▸ Recorded information:

[Start of Attachment]

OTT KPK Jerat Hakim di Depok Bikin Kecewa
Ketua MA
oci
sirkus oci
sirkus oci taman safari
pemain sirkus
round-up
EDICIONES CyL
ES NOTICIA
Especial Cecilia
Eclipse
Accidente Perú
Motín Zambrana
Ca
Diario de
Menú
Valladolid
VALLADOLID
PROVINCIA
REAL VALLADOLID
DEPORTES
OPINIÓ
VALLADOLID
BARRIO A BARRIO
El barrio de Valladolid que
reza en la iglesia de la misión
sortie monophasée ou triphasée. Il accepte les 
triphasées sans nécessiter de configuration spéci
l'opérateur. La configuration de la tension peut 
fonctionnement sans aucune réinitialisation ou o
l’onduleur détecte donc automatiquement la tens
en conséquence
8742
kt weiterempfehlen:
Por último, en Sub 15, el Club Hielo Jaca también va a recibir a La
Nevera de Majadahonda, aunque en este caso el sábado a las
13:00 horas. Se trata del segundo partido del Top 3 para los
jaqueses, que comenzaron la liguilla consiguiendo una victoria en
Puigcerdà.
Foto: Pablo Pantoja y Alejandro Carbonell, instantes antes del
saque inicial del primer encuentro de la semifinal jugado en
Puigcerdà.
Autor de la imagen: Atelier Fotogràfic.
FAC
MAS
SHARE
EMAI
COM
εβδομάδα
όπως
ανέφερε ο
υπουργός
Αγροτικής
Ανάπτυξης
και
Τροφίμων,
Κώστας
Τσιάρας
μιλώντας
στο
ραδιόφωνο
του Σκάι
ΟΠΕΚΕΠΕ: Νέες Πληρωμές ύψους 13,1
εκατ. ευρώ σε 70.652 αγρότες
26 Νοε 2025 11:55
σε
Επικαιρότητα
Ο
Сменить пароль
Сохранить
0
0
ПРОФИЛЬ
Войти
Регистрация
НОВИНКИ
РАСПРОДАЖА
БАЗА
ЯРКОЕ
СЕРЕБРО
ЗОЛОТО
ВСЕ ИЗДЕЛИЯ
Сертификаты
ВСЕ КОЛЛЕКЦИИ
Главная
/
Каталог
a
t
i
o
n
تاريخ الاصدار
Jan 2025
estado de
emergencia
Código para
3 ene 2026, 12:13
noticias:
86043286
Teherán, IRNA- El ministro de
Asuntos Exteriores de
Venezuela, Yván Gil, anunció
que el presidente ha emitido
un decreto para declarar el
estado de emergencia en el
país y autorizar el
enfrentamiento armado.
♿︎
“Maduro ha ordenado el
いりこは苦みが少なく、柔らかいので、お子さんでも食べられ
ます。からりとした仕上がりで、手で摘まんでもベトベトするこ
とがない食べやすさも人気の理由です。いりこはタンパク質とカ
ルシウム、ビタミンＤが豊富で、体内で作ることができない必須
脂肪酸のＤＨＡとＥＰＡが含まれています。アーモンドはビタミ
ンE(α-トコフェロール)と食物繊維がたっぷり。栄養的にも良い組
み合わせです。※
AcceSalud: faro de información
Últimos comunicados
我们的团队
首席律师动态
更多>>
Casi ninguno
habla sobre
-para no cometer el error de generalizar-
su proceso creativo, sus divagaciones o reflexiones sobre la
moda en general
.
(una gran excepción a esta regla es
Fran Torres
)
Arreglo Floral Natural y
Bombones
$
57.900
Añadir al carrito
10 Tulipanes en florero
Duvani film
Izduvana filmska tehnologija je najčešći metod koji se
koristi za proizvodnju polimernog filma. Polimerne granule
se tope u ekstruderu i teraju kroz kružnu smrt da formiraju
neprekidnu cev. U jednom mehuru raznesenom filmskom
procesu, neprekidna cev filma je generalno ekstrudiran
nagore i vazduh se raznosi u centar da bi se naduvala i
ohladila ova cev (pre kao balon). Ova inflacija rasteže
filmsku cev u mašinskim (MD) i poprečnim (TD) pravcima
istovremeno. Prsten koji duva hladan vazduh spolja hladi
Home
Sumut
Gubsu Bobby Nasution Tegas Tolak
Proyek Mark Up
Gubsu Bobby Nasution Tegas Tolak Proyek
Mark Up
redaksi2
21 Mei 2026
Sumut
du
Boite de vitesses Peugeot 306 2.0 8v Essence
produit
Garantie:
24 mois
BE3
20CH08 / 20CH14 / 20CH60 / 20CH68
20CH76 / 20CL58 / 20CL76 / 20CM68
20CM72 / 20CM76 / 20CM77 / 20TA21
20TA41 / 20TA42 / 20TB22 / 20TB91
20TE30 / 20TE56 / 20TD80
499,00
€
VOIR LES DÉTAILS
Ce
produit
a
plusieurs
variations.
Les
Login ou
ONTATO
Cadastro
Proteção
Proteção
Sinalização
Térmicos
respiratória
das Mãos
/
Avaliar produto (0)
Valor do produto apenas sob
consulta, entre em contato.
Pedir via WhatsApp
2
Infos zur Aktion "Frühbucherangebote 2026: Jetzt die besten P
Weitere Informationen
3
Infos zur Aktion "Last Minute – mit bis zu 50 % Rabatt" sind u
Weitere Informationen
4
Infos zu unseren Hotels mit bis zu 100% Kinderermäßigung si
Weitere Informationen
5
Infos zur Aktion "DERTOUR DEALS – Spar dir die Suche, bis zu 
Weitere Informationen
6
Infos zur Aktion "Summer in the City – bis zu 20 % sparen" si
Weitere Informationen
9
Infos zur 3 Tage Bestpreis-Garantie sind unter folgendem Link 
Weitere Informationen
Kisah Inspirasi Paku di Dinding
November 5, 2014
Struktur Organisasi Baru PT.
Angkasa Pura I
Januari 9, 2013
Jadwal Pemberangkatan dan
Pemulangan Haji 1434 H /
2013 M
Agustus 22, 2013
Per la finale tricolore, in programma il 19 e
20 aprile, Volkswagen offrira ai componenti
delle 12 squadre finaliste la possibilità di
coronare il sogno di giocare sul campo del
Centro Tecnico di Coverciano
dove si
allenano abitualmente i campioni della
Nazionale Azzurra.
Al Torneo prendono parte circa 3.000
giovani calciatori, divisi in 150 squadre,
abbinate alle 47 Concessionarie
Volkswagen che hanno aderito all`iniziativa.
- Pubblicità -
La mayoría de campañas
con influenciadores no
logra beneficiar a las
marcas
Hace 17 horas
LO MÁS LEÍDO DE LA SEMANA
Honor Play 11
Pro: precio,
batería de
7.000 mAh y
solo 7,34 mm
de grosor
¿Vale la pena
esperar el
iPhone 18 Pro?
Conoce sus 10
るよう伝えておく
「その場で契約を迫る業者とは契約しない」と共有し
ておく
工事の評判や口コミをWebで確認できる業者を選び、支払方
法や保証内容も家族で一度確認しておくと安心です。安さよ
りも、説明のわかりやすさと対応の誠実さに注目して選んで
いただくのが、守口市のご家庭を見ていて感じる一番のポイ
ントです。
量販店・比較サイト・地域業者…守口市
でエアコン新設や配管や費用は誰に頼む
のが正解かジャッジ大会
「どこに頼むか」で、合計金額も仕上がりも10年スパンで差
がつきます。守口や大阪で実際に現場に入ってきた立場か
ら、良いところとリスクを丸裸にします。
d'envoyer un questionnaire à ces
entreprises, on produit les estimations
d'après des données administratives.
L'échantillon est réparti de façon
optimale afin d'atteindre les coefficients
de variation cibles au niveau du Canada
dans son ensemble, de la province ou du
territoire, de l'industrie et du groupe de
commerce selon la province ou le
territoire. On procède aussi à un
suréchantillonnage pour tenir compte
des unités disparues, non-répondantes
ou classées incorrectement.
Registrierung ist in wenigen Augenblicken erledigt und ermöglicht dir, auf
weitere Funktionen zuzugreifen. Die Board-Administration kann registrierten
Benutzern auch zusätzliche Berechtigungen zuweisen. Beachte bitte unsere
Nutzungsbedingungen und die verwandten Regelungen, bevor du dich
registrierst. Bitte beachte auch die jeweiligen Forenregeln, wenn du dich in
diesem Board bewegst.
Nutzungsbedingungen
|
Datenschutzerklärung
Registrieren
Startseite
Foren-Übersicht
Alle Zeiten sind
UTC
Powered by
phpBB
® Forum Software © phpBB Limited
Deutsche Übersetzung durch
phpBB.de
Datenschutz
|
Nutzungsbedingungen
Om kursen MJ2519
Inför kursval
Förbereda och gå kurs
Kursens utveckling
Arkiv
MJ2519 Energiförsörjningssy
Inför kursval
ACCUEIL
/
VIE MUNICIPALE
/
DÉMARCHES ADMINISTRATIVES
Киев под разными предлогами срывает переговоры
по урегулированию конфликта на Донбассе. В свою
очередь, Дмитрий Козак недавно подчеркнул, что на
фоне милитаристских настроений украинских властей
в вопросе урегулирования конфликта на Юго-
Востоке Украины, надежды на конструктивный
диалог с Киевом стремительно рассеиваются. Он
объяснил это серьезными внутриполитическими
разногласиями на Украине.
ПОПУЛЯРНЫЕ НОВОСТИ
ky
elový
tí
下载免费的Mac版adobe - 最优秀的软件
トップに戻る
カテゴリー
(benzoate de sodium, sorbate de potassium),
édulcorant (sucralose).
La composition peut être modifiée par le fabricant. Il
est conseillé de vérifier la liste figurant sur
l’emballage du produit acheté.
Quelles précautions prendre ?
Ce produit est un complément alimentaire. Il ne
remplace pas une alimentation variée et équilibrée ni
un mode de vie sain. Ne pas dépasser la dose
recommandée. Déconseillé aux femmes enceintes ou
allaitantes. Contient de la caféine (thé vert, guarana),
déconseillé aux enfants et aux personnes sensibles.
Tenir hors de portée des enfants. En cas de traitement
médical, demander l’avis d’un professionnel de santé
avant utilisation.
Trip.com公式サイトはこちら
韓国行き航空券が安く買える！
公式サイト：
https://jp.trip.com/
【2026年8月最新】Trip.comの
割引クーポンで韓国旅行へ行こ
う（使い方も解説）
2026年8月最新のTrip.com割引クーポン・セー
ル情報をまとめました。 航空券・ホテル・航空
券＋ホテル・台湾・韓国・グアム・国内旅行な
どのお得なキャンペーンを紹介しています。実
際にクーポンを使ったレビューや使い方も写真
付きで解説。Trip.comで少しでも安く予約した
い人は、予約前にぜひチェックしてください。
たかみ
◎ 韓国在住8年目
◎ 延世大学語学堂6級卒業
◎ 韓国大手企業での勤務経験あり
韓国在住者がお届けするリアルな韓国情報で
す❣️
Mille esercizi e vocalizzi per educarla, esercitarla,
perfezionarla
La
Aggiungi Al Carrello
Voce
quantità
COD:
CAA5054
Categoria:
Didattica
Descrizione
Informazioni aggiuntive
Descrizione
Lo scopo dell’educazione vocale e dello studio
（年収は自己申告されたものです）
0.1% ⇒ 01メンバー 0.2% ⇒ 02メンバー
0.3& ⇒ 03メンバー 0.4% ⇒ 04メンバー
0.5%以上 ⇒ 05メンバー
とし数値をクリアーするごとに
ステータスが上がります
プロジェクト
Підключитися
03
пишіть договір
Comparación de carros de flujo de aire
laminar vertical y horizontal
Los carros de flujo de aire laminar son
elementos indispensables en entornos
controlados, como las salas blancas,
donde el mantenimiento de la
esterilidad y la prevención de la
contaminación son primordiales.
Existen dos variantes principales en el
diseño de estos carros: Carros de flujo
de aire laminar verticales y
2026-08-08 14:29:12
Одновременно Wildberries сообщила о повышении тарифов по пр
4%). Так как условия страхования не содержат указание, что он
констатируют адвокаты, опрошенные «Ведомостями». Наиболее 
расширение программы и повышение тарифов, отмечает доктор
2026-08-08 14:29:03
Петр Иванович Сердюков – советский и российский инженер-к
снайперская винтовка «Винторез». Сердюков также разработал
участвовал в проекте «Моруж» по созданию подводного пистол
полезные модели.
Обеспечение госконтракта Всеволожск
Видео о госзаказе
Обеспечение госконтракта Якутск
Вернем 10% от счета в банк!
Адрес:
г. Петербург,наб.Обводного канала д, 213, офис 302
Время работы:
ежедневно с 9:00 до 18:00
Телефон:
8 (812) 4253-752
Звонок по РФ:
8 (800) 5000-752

[End of Attachment]

▸ About this exercise: Which lines above contain the word "carros"? Report every such line in full.

▸ Solution:
Comparación de carros de flujo de aire
Los carros de flujo de aire laminar son
diseño de estos carros: Carros de flujo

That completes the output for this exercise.